WHAT NEEDS TO BE DONE. Given the records below, the lines starting at the line with "ring dip: (324, 241)" and ending at the line with "ring dip: (92, 281)" should be output exactly, both end lines kept and pictures left out.

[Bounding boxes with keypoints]
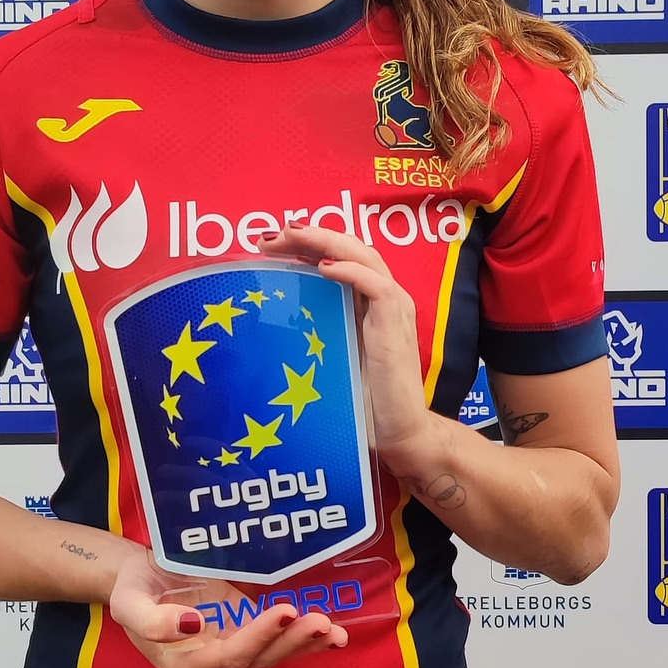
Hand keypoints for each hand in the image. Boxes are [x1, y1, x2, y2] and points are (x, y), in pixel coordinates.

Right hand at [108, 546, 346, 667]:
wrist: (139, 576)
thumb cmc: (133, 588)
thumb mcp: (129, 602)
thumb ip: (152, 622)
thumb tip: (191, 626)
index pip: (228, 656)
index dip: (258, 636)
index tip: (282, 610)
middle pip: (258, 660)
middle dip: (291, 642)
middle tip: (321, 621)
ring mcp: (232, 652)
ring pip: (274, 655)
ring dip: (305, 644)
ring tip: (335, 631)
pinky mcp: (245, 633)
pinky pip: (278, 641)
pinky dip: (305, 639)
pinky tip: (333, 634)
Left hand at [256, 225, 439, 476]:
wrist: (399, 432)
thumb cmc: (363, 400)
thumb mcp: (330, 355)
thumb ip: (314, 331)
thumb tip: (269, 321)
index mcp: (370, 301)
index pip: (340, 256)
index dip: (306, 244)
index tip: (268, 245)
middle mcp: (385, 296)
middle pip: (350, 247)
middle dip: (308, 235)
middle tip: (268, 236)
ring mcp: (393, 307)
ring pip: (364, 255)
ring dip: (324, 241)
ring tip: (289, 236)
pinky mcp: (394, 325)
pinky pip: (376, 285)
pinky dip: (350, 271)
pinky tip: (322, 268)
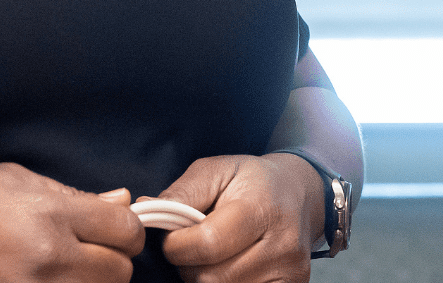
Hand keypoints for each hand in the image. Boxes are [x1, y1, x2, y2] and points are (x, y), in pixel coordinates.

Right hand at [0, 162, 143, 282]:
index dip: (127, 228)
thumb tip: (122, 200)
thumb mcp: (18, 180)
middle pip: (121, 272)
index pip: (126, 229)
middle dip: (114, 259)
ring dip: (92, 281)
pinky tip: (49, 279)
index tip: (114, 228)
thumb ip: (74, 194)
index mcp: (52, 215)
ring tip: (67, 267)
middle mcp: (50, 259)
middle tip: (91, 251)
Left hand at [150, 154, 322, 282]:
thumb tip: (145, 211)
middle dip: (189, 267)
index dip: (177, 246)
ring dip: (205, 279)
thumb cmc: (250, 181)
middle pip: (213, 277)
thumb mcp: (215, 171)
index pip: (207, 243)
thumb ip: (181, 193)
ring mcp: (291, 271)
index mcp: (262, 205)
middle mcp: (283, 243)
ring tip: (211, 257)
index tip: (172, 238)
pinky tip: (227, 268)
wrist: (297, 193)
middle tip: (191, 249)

* * *

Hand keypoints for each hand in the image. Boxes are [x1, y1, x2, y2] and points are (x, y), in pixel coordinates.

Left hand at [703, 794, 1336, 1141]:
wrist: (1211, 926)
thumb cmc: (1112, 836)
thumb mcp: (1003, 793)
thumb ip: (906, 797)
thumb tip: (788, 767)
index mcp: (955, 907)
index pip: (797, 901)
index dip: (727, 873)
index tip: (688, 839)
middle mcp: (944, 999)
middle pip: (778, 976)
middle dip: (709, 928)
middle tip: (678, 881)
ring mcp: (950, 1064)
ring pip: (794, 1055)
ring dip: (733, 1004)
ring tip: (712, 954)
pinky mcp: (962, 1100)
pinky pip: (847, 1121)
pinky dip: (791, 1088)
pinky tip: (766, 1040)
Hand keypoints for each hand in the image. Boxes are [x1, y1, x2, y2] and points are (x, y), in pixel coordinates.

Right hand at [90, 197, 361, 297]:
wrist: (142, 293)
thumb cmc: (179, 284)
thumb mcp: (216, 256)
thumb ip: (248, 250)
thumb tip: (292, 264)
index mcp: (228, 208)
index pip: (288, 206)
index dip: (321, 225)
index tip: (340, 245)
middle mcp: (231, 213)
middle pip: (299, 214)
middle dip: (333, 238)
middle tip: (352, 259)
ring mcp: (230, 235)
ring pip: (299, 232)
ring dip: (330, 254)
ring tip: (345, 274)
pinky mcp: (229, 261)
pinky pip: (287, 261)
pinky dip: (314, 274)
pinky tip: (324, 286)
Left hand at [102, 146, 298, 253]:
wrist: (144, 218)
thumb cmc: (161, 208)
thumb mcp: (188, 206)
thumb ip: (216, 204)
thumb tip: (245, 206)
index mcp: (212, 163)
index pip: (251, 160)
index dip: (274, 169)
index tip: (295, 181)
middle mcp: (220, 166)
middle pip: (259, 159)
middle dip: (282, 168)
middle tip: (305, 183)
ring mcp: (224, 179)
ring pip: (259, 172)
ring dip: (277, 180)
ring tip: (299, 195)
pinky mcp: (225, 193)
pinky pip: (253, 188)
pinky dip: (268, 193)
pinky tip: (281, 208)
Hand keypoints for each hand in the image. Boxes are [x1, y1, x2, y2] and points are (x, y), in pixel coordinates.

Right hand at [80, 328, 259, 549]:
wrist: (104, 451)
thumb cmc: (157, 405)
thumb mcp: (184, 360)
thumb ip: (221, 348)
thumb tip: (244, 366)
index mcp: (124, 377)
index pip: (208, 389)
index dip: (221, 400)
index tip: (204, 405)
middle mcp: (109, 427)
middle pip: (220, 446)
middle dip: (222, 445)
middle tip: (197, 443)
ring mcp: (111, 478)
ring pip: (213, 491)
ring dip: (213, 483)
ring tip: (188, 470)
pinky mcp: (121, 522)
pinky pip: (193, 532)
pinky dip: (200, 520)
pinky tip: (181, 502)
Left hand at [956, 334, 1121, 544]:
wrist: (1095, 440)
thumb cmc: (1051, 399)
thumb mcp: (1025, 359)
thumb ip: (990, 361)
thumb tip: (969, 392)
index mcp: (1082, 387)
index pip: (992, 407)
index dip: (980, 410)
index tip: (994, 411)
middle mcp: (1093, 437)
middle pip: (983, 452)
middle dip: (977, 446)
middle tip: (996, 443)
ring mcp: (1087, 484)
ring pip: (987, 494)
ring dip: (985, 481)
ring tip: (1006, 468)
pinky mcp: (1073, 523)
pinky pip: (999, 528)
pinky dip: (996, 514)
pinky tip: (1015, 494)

SOLUTION FOR THIS PROBLEM.
ring dip: (324, 241)
ring tip: (289, 236)
pinky mcp: (394, 325)
pinky pip: (376, 285)
pinky dip: (350, 271)
pinky tip: (322, 268)
Hand keypoints for each hand in the image. Boxes are [x1, y1, x2, y2] and points are (x, y), in pixel coordinates.

Right hand at [0, 162, 143, 282]:
index dip: (127, 228)
thumb tip: (122, 200)
thumb mcp: (18, 180)
middle pip: (121, 272)
index pip: (126, 229)
middle dip: (114, 259)
ring dip: (92, 281)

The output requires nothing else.